While the list of good things that have come out of Indiana is long and gloriously varied (The Jackson Five! Kurt Vonnegut! Hoosiers! Babyface! Garfield!), Sleater-Kinney-influenced indie-pop is something that usually brings a foggier, more coastal locale to mind.
There’s a tautness to most of the songs—a frenetic energy that tightens and releases just as the title of the album suggests. This propels the songs forward, a sensation that’s heightened by the non-traditional song structures that Oelsner favors. Songs zig and zag in a way that could be dizzying if she wasn’t so good at grounding them with a big fat hook—even chorus-less tracks get indelibly wedged in your brain. Take the lilting melody at the center of “Cherry Blossom,” perfectly grounded with relentless drums and a blazing guitar outro, or “History Walking” whose fizzy keyboard riff and rapid-fire cadence will make you move whether you want to or not.

§ Record excerpts:
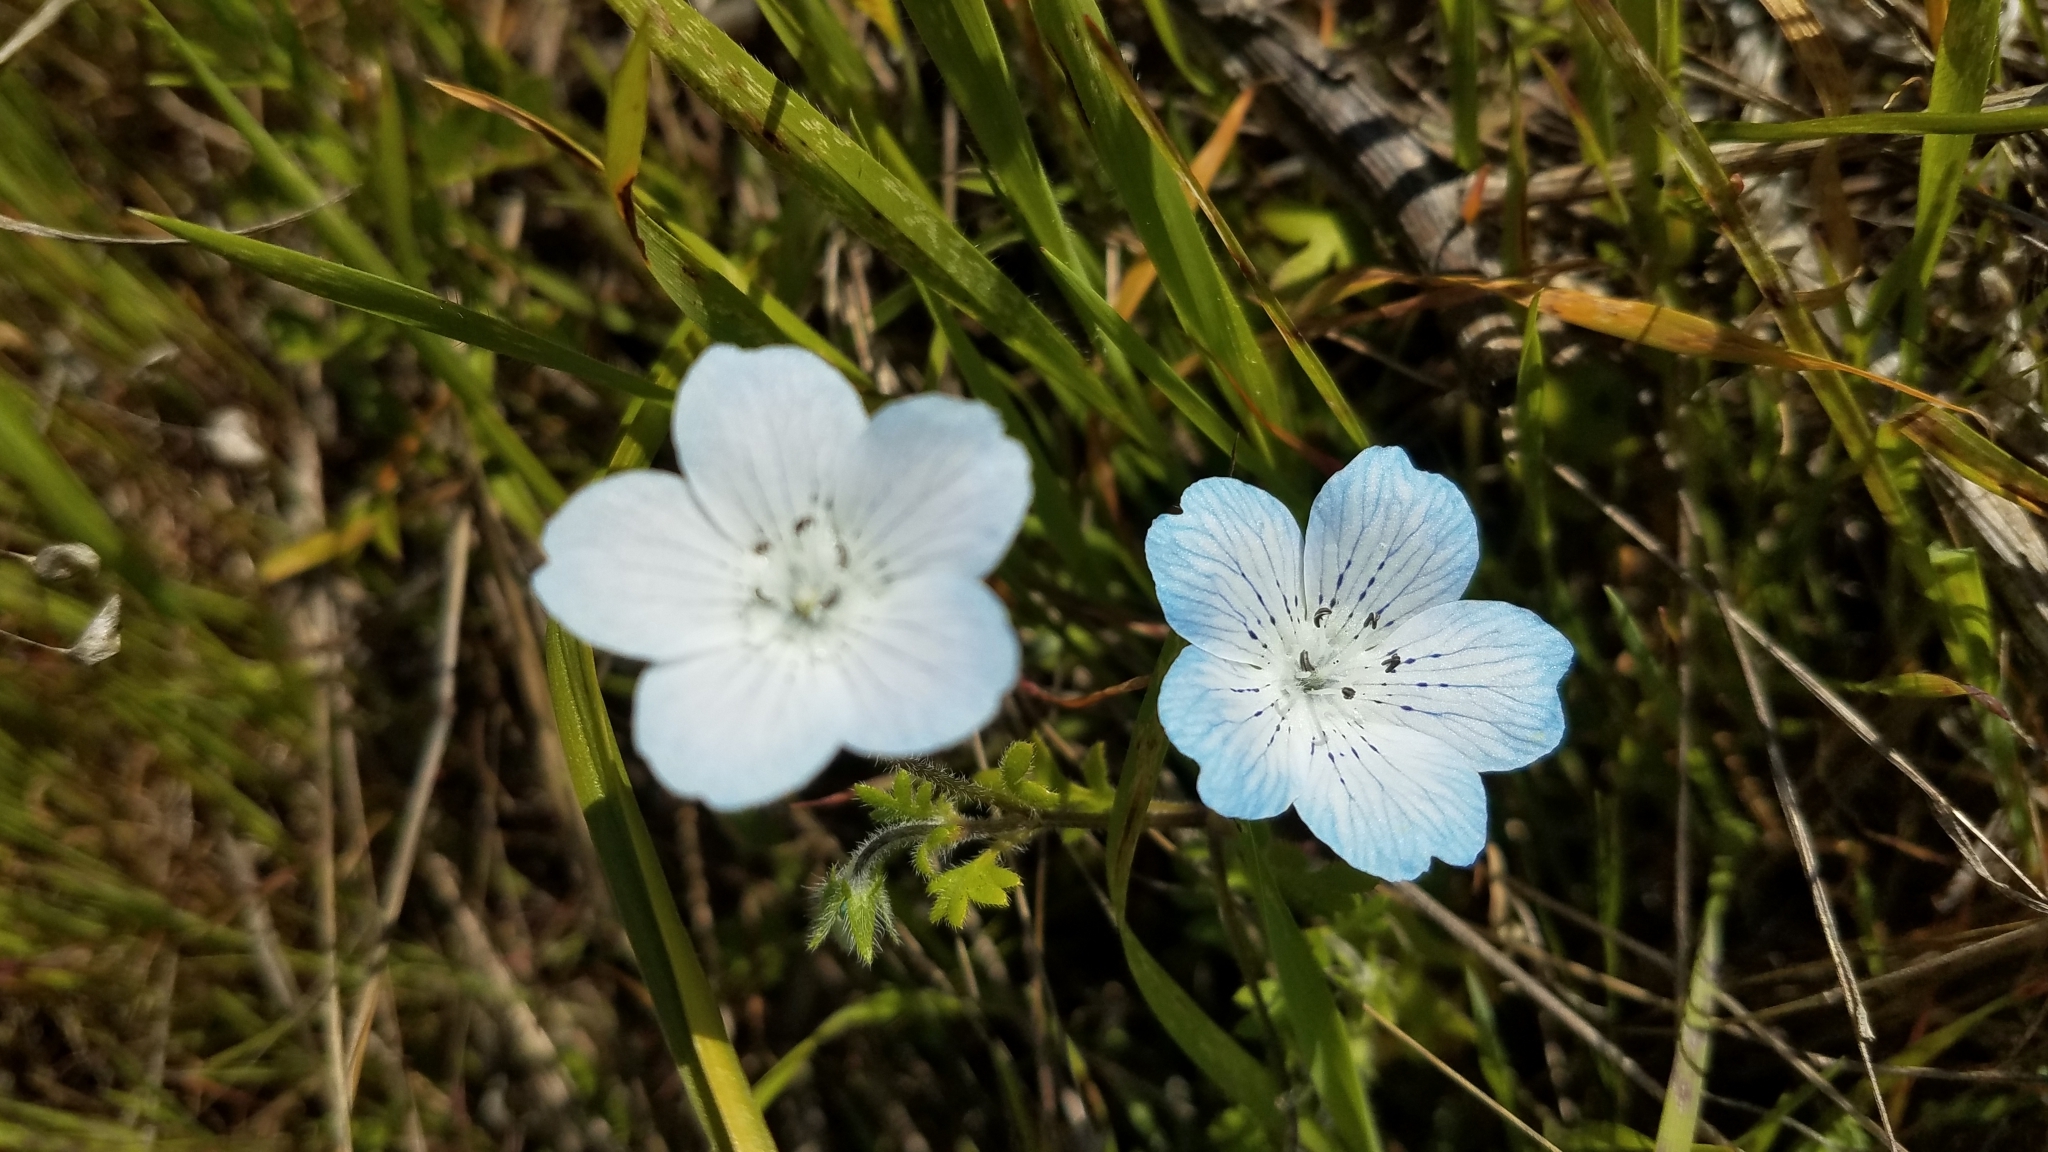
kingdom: Plantae
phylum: Tracheophyta
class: Magnoliopsida
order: Boraginales
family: Hydrophyllaceae
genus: Nemophila
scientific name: Nemophila menziesii
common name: Baby's-blue-eyes
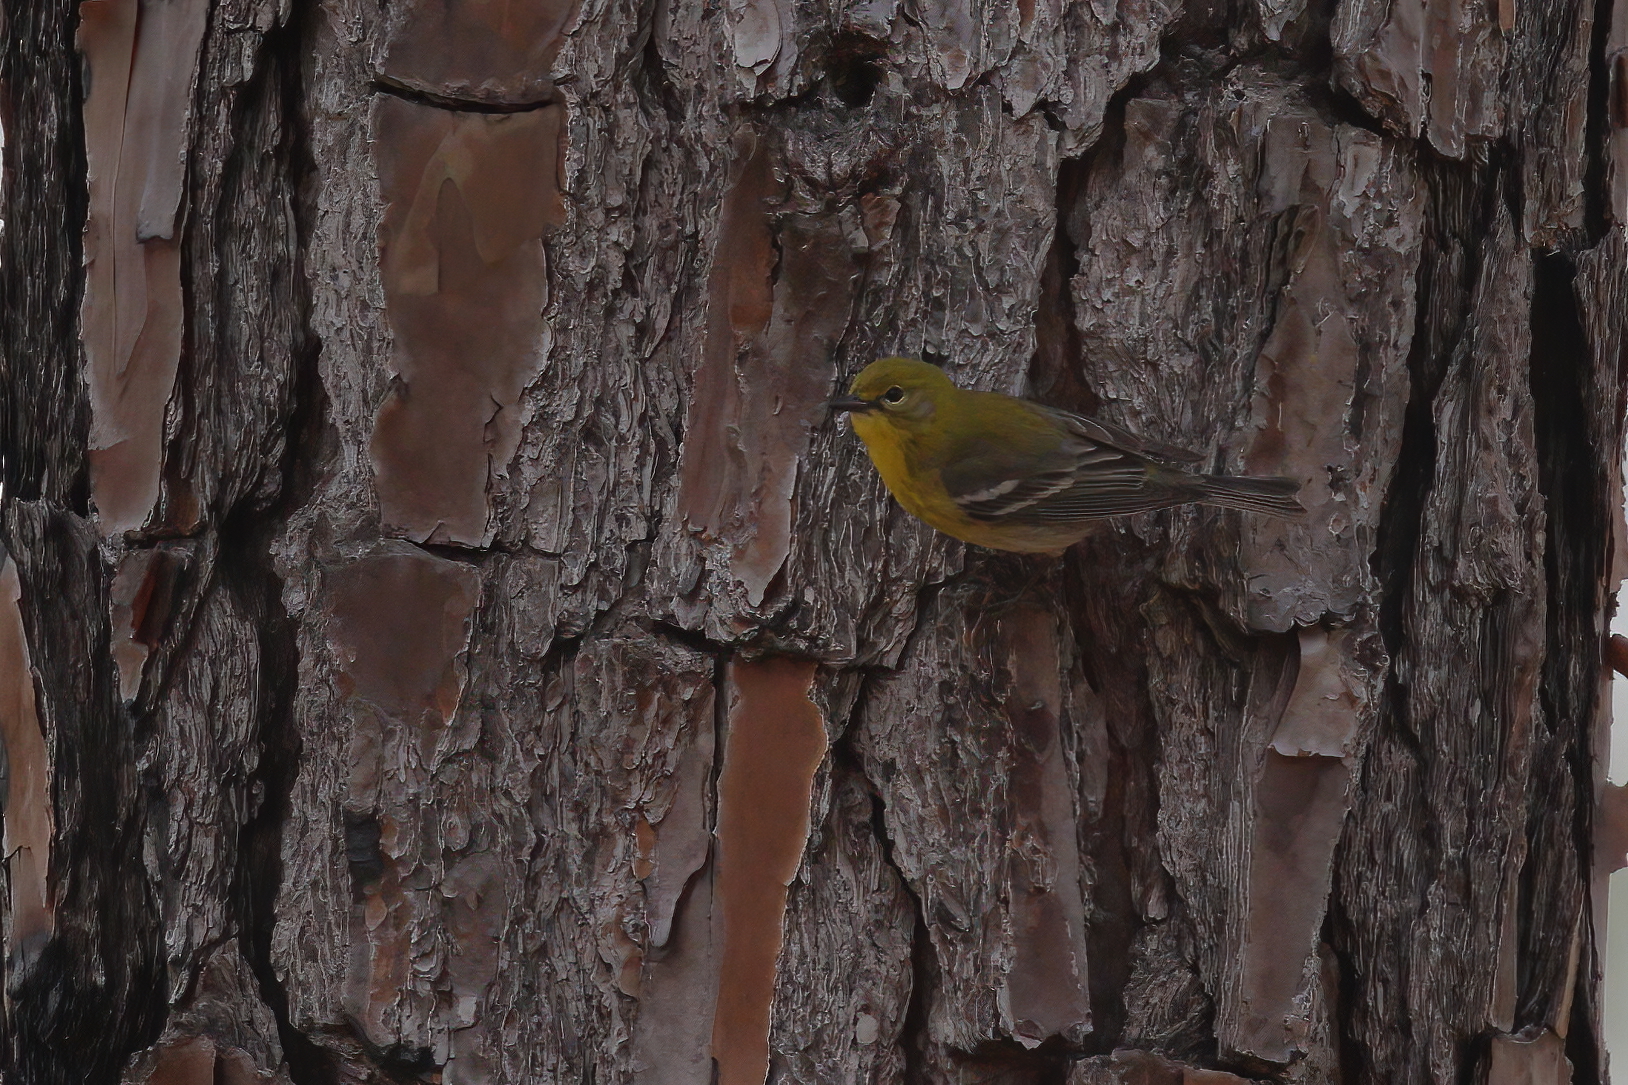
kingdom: Animalia
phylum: Chordata
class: Aves
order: Passeriformes
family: Parulidae
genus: Setophaga
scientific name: Setophaga pinus
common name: Pine warbler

§ What to do:
Extract the passage of the album review from "While the list" to "locale to mind.", copying it word for word. The material comes from a separate source.

§ Worked solution:
While the list of good things that have come out of Indiana is long and gloriously varied (The Jackson Five! Kurt Vonnegut! Hoosiers! Babyface! Garfield!), Sleater-Kinney-influenced indie-pop is something that usually brings a foggier, more coastal locale to mind.